Outros direitos desrespeitados pelas normas questionadas seriam, de acordo com o ministro, os relacionados à cidadania, à dignidade da pessoa humana, ao objetivo de construção de uma sociedade livre, justa e solidária, da erradicação da pobreza e da marginalização e a redução das desigualdades sociais.

O dispositivo impugnado foi incluído na “reforma” sob o argumento de que havia processos trabalhistas em excesso exatamente pela facilidade com que os trabalhadores possuíam para cobrar o cumprimento de seus direitos, eventualmente desrespeitados, estimulando que mesmo os que não possuíam direitos a cobrar a entrar com ações.

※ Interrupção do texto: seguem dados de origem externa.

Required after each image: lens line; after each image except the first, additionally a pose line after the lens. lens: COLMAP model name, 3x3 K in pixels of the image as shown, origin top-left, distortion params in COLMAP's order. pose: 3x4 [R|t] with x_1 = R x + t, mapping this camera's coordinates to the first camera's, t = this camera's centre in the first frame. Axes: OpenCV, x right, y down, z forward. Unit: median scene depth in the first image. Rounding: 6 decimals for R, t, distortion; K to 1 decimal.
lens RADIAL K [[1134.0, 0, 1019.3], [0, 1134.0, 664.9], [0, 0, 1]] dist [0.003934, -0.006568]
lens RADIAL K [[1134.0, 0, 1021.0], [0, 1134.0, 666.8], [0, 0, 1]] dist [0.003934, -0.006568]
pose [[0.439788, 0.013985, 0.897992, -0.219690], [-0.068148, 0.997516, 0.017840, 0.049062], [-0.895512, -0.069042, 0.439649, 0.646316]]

Em voto pela inconstitucionalidade das normas impugnadas, a vice-presidente do STF, ministra Rosa Weber, apontou que a desestruturação da assistência judiciária gratuita, que considera elemento central para o acesso à Justiça, não irá resolver o problema da litigância excessiva.

Para a ministra, a pretexto de perseguir resultados econômicos e estímulos comportamentais de boa-fé processual, que poderiam ser alcançados de outras formas, “as medidas legais restringem a essência do direito fundamental dos cidadãos pobres de acesso gratuito à Justiça do Trabalho em defesa dos seus direitos”.

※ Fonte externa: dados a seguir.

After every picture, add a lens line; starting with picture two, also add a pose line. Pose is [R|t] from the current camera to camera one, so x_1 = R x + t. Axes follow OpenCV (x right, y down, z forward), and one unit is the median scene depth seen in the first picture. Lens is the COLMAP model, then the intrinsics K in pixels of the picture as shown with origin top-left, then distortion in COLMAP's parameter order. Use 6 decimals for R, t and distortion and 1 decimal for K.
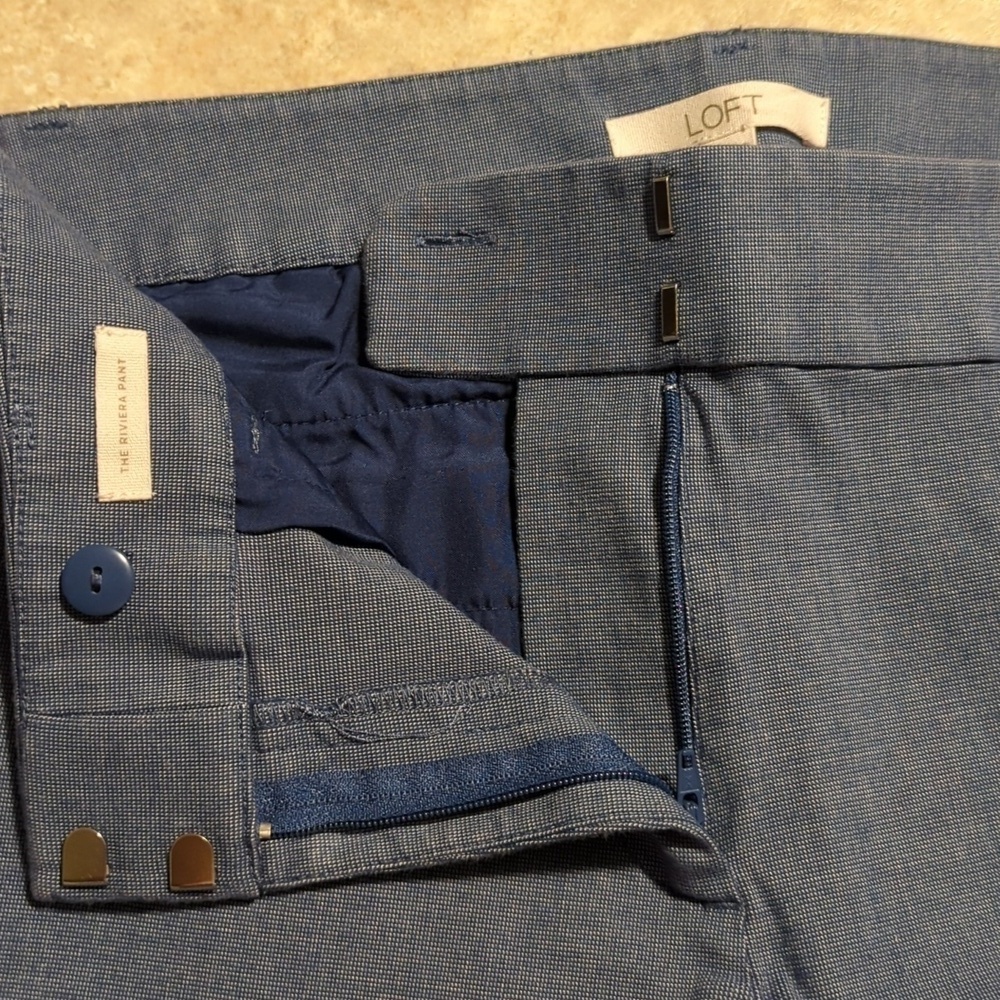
lens RADIAL K [[1613.6, 0, 502.7], [0, 1613.6, 497.5], [0, 0, 1]] dist [0.064708, 0.000000]
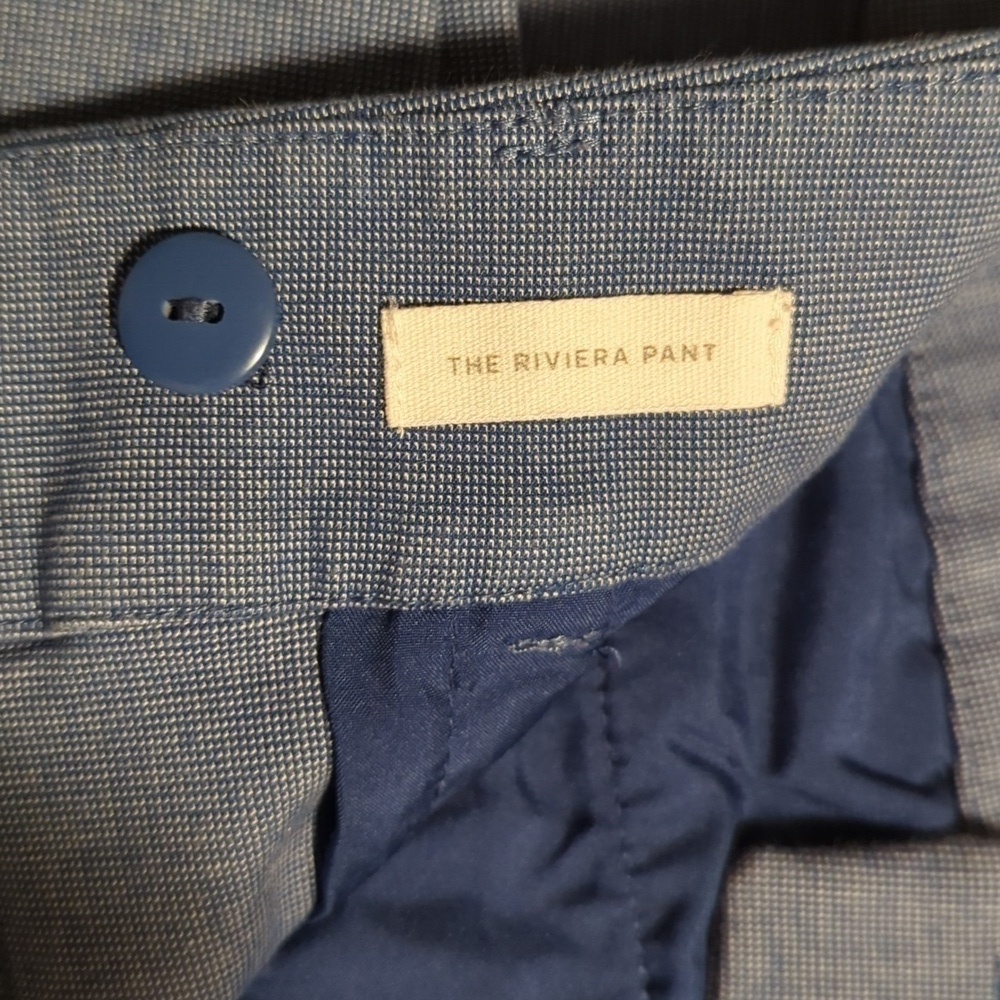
lens RADIAL K [[1613.6, 0, 497.2], [0, 1613.6, 499.0], [0, 0, 1]] dist [0.064708, 0.000000]
pose [[-0.011352, 0.996749, -0.079764, -0.158636], [-0.988057, 0.001077, 0.154084, -0.093244], [0.153669, 0.080560, 0.984833, 0.559952]]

Ao julgar a ação direta de inconstitucionalidade, o Supremo concordou com os argumentos apresentados pela procuradoria e considerou inconstitucionais os artigos 790-B e 791-A, que alteravam a CLT.

Restrição do acesso à Justiça

De acordo com dados do Tribunal Superior do Trabalho (TST), dois anos após a aprovação da reforma trabalhista, a quantidade de ações na Justiça do Trabalho caiu 32%. Entre janeiro e outubro de 2017, o Brasil possuía 2,2 milhões de ações em andamento, já no mesmo período de 2019 foram 1,5 milhão.

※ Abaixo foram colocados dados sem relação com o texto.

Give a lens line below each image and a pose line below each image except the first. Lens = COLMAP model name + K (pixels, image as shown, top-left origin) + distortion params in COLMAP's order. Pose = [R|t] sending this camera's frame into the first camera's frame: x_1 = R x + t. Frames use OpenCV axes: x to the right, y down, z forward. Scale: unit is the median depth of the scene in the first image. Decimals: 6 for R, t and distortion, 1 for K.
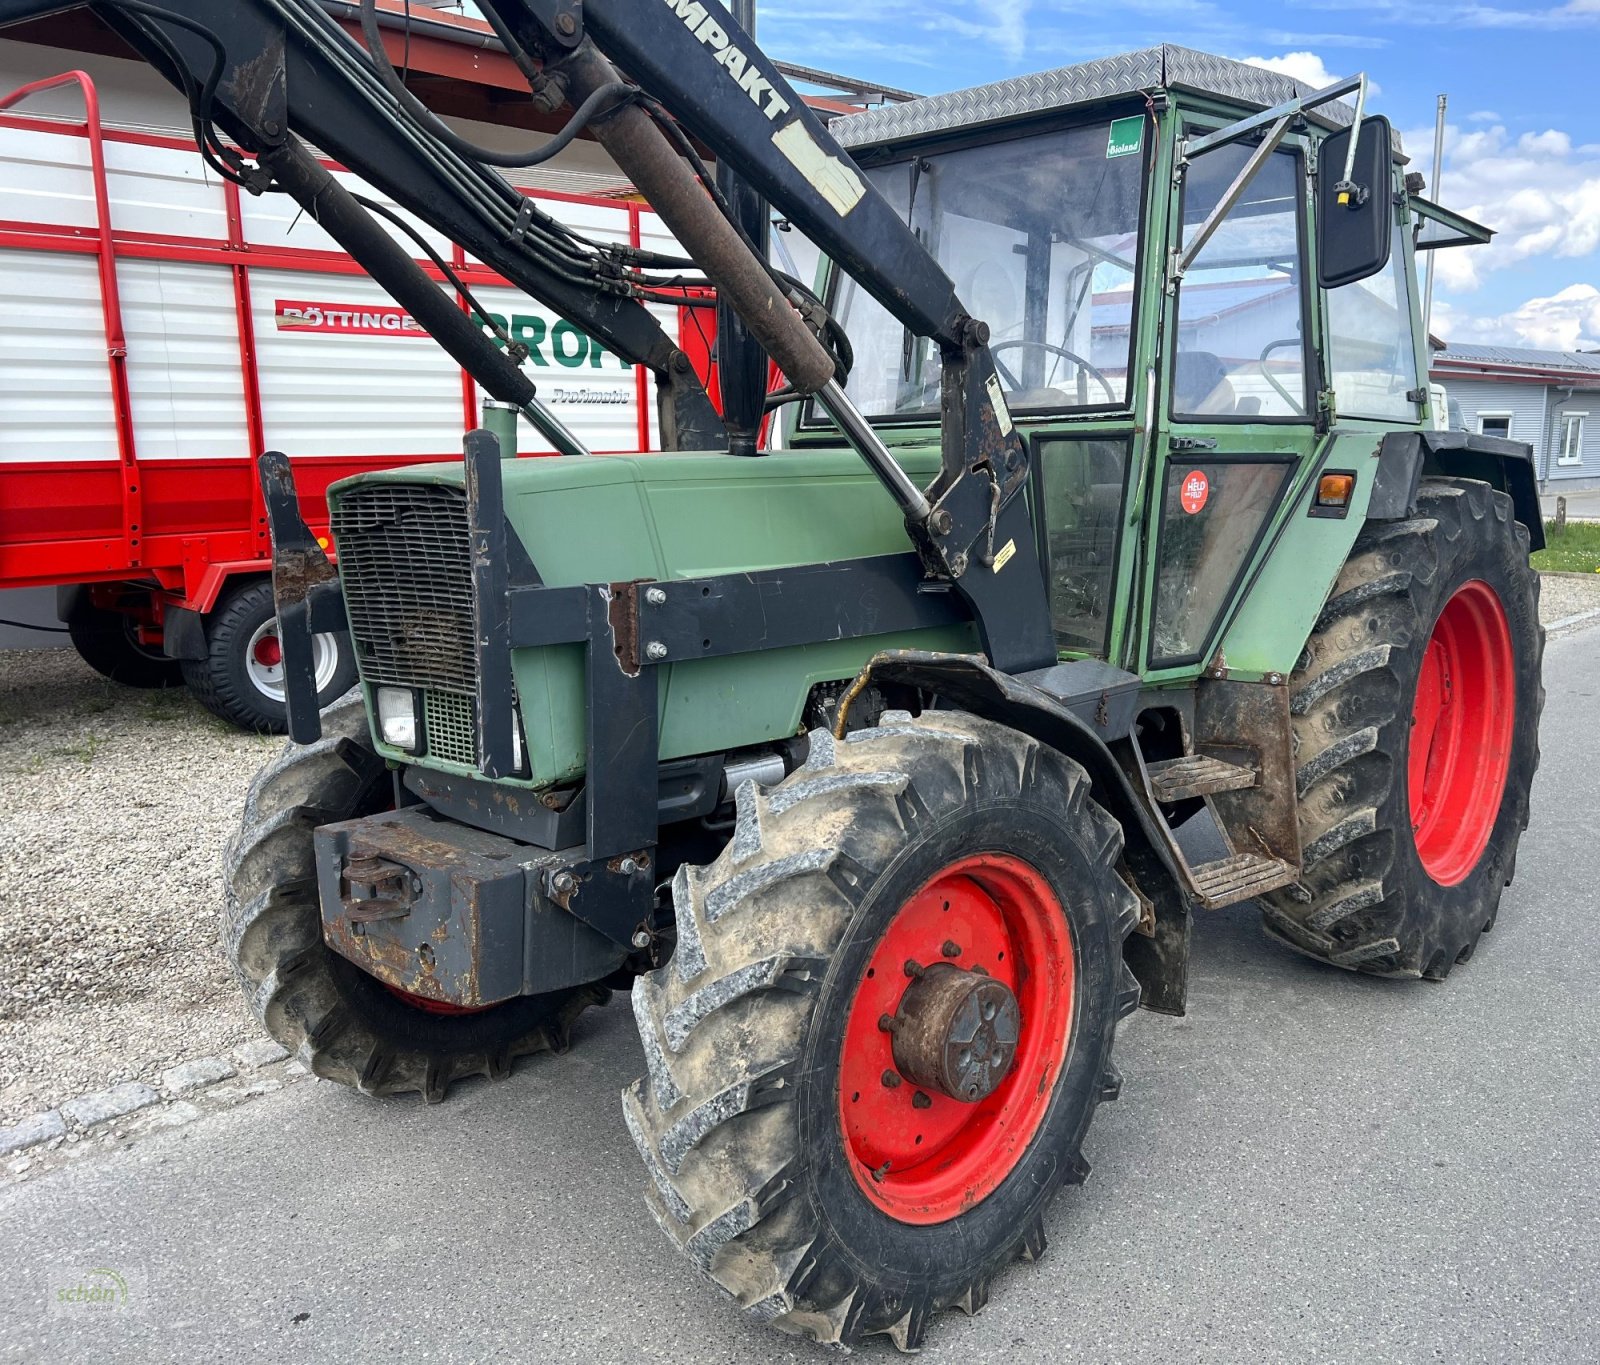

Como apontaram os ministros na votação do tema, o resultado revela não a redução de violações aos direitos trabalhistas, mas sim que os trabalhadores vêm desistindo de acionar a Justiça devido às dificuldades implementadas com a reforma.

A precarização das relações de trabalho, aprofundada com a reforma com a terceirização, o trabalho intermitente, a flexibilização do intervalo para almoço, entre outras medidas, colabora ainda mais para a diminuição dos processos – pois se há menos direitos trabalhistas nestas modalidades de contratação, há também menor possibilidade de os trabalhadores buscarem a Justiça para fazer cumprir-se a lei.

Votaram pela derrubada do dispositivo, além dos ministros Edson Fachin e Rosa Weber, a ministra Cármen Lúcia e os ministros Ricardo Lewandowski, Dias Toffoli e Alexandre de Moraes.

O ministro Alexandre de Moraes considerou, ainda, como inconstitucional a manutenção do pagamento pelo trabalhador em caso de falta injustificada.

“[A parte] Comprovou a insuficiência de recursos, foi tida como hipossuficiente, obteve a gratuidade, mas, mesmo assim, vai ter que pagar?”, indagou.

Luiz Roberto Barroso (relator da ADI), Nunes Marques, Luiz Fux e Gilmar Mendes foram os 4 ministros que votaram a favor da manutenção da restrição de acesso à Justiça do Trabalho presente na “reforma” trabalhista.

O STF ainda tem importantes itens da Reforma Trabalhista a serem julgados, tais como: 1) trabalho intermitente; 2) se as cláusulas de acordos coletivos podem integrar os contratos individuais de trabalho; 3) teto indenizatório por danos morais e extrapatrimoniais nas ações perante a Justiça do Trabalho; e a 4) prevalência do acordado sobre o legislado.